Peter says that at times it is God's will for Christians to suffer (1 Pet 4:19) and if that is the case, then they are to commit themselves to God, trust in his faithfulness and continue to do good. This comes after he has previously said that suffering and grief refine our faith and prove it to be the real deal and not a cheap imitation (1 Pet 1:6,7).
James says suffering is a blessing and we are to approach it with joy and patience, because it produces maturity in a Christian. He says the trick to approaching it with joy is to ask Jesus to enable us to endure with joy and patience (James 1 & 5).
Paul speaks on suffering in several of his letters. He says trouble may perplex us, but we are not to despair because of God's all-surpassing power at work in us, enabling us to have patience in affliction (2 Cor 4:7 - 17). He then goes on to say that trouble achieves for us eternal glory and the advancement of the gospel (Phil 1). In Romans (15) Paul speaks of Jesus as our example in suffering; he willingly suffered to please the Father. For me, when I grasp the Father heart of God, I am more able to choose to trust Him in my suffering. To trust that it is for good.
Jeremiah says that we are to remember when we are suffering, that God's mercies and compassion are new every morning, they never fail. God is faithful and we are to wait on Him (Lam 3:19-24). Even though God brings grief into our lives, he will show compassion in his unfailing love. God takes no delight in bringing us grief and afflictions, though at times it is what is needed to accomplish His purposes. Both calamities and good things come from God (Lam 3:31-38).

== GIVEN ENTRIES ==

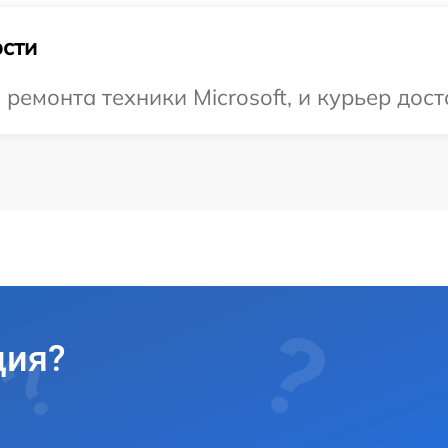
сти
емонта техники Microsoft, и курьер дост
ция?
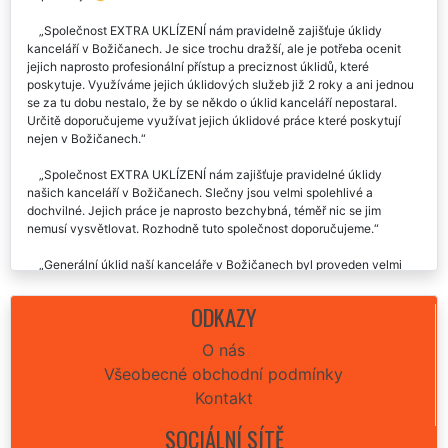
Společnost EXTRA UKLÍZENÍ nám pravidelně zajišťuje úklidy
kanceláří v Božičanech. Je sice trochu dražší, ale je potřeba ocenit
jejich naprosto profesionální přístup a preciznost úklidů, které
poskytuje. Využíváme jejich úklidových služeb již 2 roky a ani jednou
se za tu dobu nestalo, že by se někdo o úklid kanceláří nepostaral.
Určitě doporučujeme využívat jejich úklidové práce které poskytují
nejen v Božičanech.
Společnost EXTRA UKLÍZENÍ nám zajišťuje pravidelné úklidy
našich kanceláří v Božičanech. Slečny jsou velmi spolehlivé a
dochvilné. Jejich práce je naprosto bezchybná, téměř nic se jim
nemusí vysvětlovat. Rozhodně tuto společnost doporučujeme.
Generální úklid naší kanceláře v Božičanech byl proveden velmi
odporně a pečlivě včetně vyčištění sedaček a koberců. Určitě budeme
služeb této úklidové firmy využívat i nadále.
ODKAZY
Úklid všech kanceláří v Božičanech byl proveden naprosto
O nás
výborně. Přesto že jsme požadovali vykonat tuto úklidovou službu v
Všeobecné obchodní podmínky
neděli, nebyl to žádný problém a holky byly naprosto úžasné. Vřele
můžeme každému doporučit, určitě budeme těchto extra služeb
Kontakt
využívat i nadále.
SOCIÁLNÍ SÍTĚ
Po rekonstrukci jsme potřebovali uklidit naše kancelářské prostory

== THINGS TO DO ==
**a.** Answer these questions from the passage on suffering, one line each:
(i) According to Peter, what do suffering and grief do to faith?
(ii) What does James say suffering produces in a Christian?
(iii) In the section on Jeremiah, what are said to be new every morning?
**b.** Write a continuation of the passage on suffering, starting after its final sentence.
The lines stand apart from the passage on suffering and are separate material.

== ANSWERS PER TASK ==
**a.**
(i) They refine our faith and prove it to be the real deal and not a cheap imitation.
(ii) Maturity.
(iii) God's mercies and compassion.

**b.**
The prophets Isaiah and Hosea speak of God's heart longing to continually bless us and provide us with everything we need to live in close union with Him. But they also speaks of God's heart of pain.. that though he blesses us, so often we don't walk closely with him and it takes affliction and trouble for this to happen, for us to acknowledge Him as a lover not a master. To solve this problem, God strips everything away from us so it's just us and Him and allures us to Himself in the desert . It's in the desert that I find Him and know Him as the lover of my soul. (Isaiah 5;Hosea 2).
So I read my journals and God's word over and over, for 6 months, as my health continued to rapidly deteriorate. By November 2011 I was exhausted but trusting in my God and giving thanks despite my circumstances. He had led me to repentance on so many issues – patience, endurance, contentment, thankfulness, faithfulness, love... For weeks I had no more than 4 hours sleep a night and I would ask Him to keep me from being cranky and impatient with my children and He did. For weeks He asked me to give thanks in my situation and I did – but not without His help. For weeks I asked that I not be anxious about my health deteriorating and He gave me peace. I learned SO much in that time. I learned that he equips in all situations. I learned that he LOVED me. I learned that I can have HOPE amidst the trials of life.
In early Dec 2011 a diagnosis was made. God opened a door to the truth. I had a leaky gut, inherited, that meant I could not currently digest all grains, legumes, dairy, fruit, ferments, chicken and lamb. I was horrendously intolerant to gluten but not a coeliac. If I changed my diet, all my symptoms should disappear, but it would take 3-5 years to heal my gut.
So was it love when God allowed this? For me, a resounding yes! For if I had not discovered this I would have died young and not been alive to raise my children and love my husband. My children too have this disorder. By discovering this early, we have improved their health drastically. I have had this all my life. I had always been sick. He has shown me healing in a way I could never have imagined. I have never been so well. I am grateful.